::: TRECHO

Memórias de um relógio centenário

Possuímos, em nossa casa, um relógio de parede que completou cem anos há já uma década.

Trabalha, na verdadeira acepção da palavra, com a precisão de um relógio. Fabricado no fim do século dezenove, na Inglaterra, sua fábrica foi destruída em um bombardeio pelas famigeradas bombas V-2, de Hitler, durante a II Guerra Mundial.

Famosos pela exatidão, os habitantes do Reino Unido acertavam os seus relógios, então de bolso, pelos grandes relógios de parede das gares das estações de trem.

Exigente, como todo o inglês que se preza, foi difícil conseguir instalá-lo. Até um nível comprei para colocá-lo perfeitamente na vertical, mas seu pêndulo recusava-se a continuar oscilando. Até que descobri que a minha parede estava ligeiramente fora do prumo. Um pedaço de rolha, colado por traz dele, resolveu o problema.

Seu desempenho tem sido muito melhor do que um que comprei há apenas trinta anos, que já dá sinais de velhice, não querendo mais funcionar por sete dias, o que seria a sua obrigação.
Num dia desses, ao contemplar o velho relógio, fiquei imaginando os famosos momentos que assinalou, com o seu incessante tiquetaquear, ao longo dos seus cem anos de existência.

Às 24 horas de trinta e um de dezembro de 1999, informou o instante em que um século se encerrava para dar lugar a um outro. Uma página virada para a humanidade, dando espaço a outra onde não caberia o assombroso e avassalador progresso então verificado, inimaginável por aqueles que lograram seguir sua jornada nos anos que se seguiram.

::::::
::: MATERIAL FORNECIDO

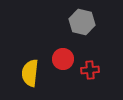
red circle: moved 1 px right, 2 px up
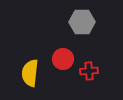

::::::

__TAREFA ESCRITA A__
Responda com base no trecho sobre o relógio centenário:
(i) Em que país o relógio foi fabricado?
(ii) O que resolveu o problema do pêndulo que se recusava a continuar oscilando?
(iii) Por quantos dias o relógio comprado há trinta anos deveria funcionar?
__TAREFA ESCRITA B__
Reproduza, sem nenhuma alteração, a parte do trecho sobre o relógio centenário que vai de "Famosos pela exatidão, os" a "resolveu o problema.".

__RESULTADO DA TAREFA A__
(i) Na Inglaterra.
(ii) Um pedaço de rolha colado atrás do relógio.
(iii) Sete dias.

__RESULTADO DA TAREFA B__
Famosos pela exatidão, os habitantes do Reino Unido acertavam os seus relógios, então de bolso, pelos grandes relógios de parede das gares das estações de trem.

Exigente, como todo o inglês que se preza, foi difícil conseguir instalá-lo. Até um nível comprei para colocá-lo perfeitamente na vertical, mas seu pêndulo recusava-se a continuar oscilando. Até que descobri que a minha parede estava ligeiramente fora do prumo. Um pedaço de rolha, colado por traz dele, resolveu o problema.